Whether Gulf intransigency in accepting refugees is shrewd policy or morally bankrupt escape artistry, it is and likely will remain reality. Because of this, European and non-Gulf MENA states must continue to do all that is possible to alleviate the suffering of refugees, as they have for years. While refugee resettlement is done in the hopes that it is temporary, Europe, Lebanon, Turkey and other states cannot afford to have millions of refugees living amongst them while being forced underground or enduring the stigma of ‘the other in our midst’. Such situations breed distrust among both populations, as well as discontent and violence. Given that refugees are a reality for Germany, Lebanon, Hungary, and other states, they cannot afford to undertake symbolic moves that will haunt them for years down the road.
While Gulf states are not likely to begin accepting refugees in large numbers in the near future, allies can continue to pressure them to maintain high levels of support for humanitarian causes, as well as coordinating with the U.S. and other military allies in the region to deny Assad unchallenged aerial authority and, hopefully, reduce the suffering left in the wake of his bombing raids. Gulf states, despite the recent dips in the price of oil, might be even more willing to donate money to humanitarian causes with the knowledge that there was a concerted plan in place that served their ends to ultimately oust Assad.

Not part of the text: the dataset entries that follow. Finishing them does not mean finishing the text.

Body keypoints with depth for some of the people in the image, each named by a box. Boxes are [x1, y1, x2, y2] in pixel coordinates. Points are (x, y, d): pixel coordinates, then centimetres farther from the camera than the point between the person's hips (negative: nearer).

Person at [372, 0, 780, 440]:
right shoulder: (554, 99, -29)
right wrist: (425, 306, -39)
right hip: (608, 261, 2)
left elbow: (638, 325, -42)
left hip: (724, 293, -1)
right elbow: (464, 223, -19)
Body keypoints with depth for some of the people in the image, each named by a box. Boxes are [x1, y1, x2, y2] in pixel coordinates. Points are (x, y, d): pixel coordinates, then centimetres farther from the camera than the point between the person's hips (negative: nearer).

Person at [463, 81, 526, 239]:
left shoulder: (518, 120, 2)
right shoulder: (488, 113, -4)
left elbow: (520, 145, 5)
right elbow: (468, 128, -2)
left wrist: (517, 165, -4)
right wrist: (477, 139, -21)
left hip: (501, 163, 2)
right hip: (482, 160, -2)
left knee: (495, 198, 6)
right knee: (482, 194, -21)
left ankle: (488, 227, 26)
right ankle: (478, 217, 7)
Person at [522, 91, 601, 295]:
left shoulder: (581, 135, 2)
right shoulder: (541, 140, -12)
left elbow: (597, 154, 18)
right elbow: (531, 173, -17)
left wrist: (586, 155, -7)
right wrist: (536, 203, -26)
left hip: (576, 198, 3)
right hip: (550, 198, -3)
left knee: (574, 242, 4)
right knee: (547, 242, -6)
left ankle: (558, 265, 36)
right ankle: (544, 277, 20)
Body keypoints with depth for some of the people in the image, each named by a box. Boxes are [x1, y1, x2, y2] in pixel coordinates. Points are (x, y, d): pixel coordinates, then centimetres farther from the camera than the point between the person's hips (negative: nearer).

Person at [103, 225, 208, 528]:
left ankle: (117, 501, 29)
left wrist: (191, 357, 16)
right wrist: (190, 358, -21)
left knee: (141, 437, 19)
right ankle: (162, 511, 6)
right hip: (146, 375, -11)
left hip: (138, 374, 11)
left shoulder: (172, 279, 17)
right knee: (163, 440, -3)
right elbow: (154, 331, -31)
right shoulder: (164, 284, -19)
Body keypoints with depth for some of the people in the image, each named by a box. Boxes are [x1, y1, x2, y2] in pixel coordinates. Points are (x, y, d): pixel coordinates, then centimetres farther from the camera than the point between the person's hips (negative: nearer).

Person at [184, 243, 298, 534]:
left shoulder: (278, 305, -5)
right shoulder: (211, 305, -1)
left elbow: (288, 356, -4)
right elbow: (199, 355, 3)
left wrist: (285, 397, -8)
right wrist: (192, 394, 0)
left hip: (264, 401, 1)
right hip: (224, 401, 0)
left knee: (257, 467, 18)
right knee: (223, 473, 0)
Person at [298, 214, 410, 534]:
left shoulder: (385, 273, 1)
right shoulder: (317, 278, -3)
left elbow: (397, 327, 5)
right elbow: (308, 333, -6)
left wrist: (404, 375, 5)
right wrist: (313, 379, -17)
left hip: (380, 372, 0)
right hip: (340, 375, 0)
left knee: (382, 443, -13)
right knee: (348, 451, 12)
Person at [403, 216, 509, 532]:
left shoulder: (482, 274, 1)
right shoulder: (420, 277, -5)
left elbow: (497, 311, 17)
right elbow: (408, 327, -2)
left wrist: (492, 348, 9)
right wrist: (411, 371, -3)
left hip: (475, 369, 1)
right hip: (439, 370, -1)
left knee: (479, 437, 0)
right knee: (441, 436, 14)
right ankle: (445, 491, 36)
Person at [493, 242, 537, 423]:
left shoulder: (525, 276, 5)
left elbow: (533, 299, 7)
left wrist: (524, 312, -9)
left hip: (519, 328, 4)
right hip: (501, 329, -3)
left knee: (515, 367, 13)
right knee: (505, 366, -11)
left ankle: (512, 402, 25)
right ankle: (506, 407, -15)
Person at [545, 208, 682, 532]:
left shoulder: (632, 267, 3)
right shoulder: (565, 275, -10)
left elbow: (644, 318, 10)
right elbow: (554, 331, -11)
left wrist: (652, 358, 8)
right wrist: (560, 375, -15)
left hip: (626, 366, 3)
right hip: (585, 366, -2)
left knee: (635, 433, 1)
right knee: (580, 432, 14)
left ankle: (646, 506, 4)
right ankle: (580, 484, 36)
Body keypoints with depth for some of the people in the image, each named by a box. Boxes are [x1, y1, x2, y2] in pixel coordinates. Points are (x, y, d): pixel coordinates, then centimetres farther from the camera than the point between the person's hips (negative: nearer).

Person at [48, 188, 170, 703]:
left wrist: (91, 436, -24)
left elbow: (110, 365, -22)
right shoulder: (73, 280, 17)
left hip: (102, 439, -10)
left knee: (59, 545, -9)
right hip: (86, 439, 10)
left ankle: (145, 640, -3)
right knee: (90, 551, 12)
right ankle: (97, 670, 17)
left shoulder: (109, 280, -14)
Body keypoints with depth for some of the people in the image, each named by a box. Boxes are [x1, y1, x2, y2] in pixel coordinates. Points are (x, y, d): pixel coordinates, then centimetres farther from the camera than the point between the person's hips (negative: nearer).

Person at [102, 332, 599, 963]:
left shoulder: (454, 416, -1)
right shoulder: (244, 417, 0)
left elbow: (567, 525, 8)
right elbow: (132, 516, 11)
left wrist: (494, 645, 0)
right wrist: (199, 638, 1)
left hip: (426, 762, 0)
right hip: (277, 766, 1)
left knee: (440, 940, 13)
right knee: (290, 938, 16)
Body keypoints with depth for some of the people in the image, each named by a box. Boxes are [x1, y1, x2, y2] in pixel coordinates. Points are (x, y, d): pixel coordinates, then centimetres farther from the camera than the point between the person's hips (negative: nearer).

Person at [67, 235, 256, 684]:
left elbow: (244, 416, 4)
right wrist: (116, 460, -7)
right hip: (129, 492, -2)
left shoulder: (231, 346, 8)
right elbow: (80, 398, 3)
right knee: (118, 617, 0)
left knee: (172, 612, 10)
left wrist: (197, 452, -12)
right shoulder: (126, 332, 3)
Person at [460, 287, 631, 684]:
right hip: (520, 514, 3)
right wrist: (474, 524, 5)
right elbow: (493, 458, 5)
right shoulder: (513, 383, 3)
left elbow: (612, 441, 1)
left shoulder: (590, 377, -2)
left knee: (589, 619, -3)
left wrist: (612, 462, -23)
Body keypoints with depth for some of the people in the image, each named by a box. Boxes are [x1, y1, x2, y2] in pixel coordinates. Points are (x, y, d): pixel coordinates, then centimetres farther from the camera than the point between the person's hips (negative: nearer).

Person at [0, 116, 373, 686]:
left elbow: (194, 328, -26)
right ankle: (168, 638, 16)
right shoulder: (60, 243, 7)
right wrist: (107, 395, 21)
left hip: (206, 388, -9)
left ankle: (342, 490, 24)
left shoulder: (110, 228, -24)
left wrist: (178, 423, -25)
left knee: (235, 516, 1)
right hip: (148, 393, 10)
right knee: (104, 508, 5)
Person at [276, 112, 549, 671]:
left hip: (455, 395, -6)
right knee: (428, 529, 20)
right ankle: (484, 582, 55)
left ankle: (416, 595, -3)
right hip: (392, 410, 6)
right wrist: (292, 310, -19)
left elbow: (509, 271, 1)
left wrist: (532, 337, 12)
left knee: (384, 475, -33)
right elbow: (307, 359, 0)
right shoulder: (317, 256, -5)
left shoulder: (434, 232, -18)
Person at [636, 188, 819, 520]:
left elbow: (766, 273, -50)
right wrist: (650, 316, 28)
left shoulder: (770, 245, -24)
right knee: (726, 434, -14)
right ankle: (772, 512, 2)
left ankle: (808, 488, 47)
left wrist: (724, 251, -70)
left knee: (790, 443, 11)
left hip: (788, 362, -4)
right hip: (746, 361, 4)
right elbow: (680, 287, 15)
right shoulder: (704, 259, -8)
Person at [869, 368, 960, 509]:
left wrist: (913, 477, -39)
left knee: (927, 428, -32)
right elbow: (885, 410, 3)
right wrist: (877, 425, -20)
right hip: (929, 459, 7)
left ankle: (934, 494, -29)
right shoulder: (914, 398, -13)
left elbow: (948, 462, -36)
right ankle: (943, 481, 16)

Reality, playing out daily in drownings and daring border crossings across the Middle East and Europe, is grim. One could be forgiven for placing head in hand, sobbing in disbelief, and – ultimately – giving up, saying, “what could possibly stop this?” While the situation is unbearably desperate, ignoring reality would prove to be even more damaging. While a number of states have shown hostility to consensus, pragmatism, and refugees – even including outright racism and sectarianism – a solution that insists on a non-reality will fail every time. European states are finally feeling what states neighboring Syria have been dealing with for years. They must, as other states have, answer the call. Now is not the time to point fingers at hypocrites or those seeking war. Humanitarian assistance must remain the priority for every state touching this crisis, and any military measures that are undertaken must keep eye on alleviating the suffering endured by millions of Syrians every day, as well as bridging common ground between Syria’s allies, enemies, and those who merely want to reduce the humanitarian suffering within the theater of the conflict. Even among these fractured lines in an often fractured region, there is still common ground to be found.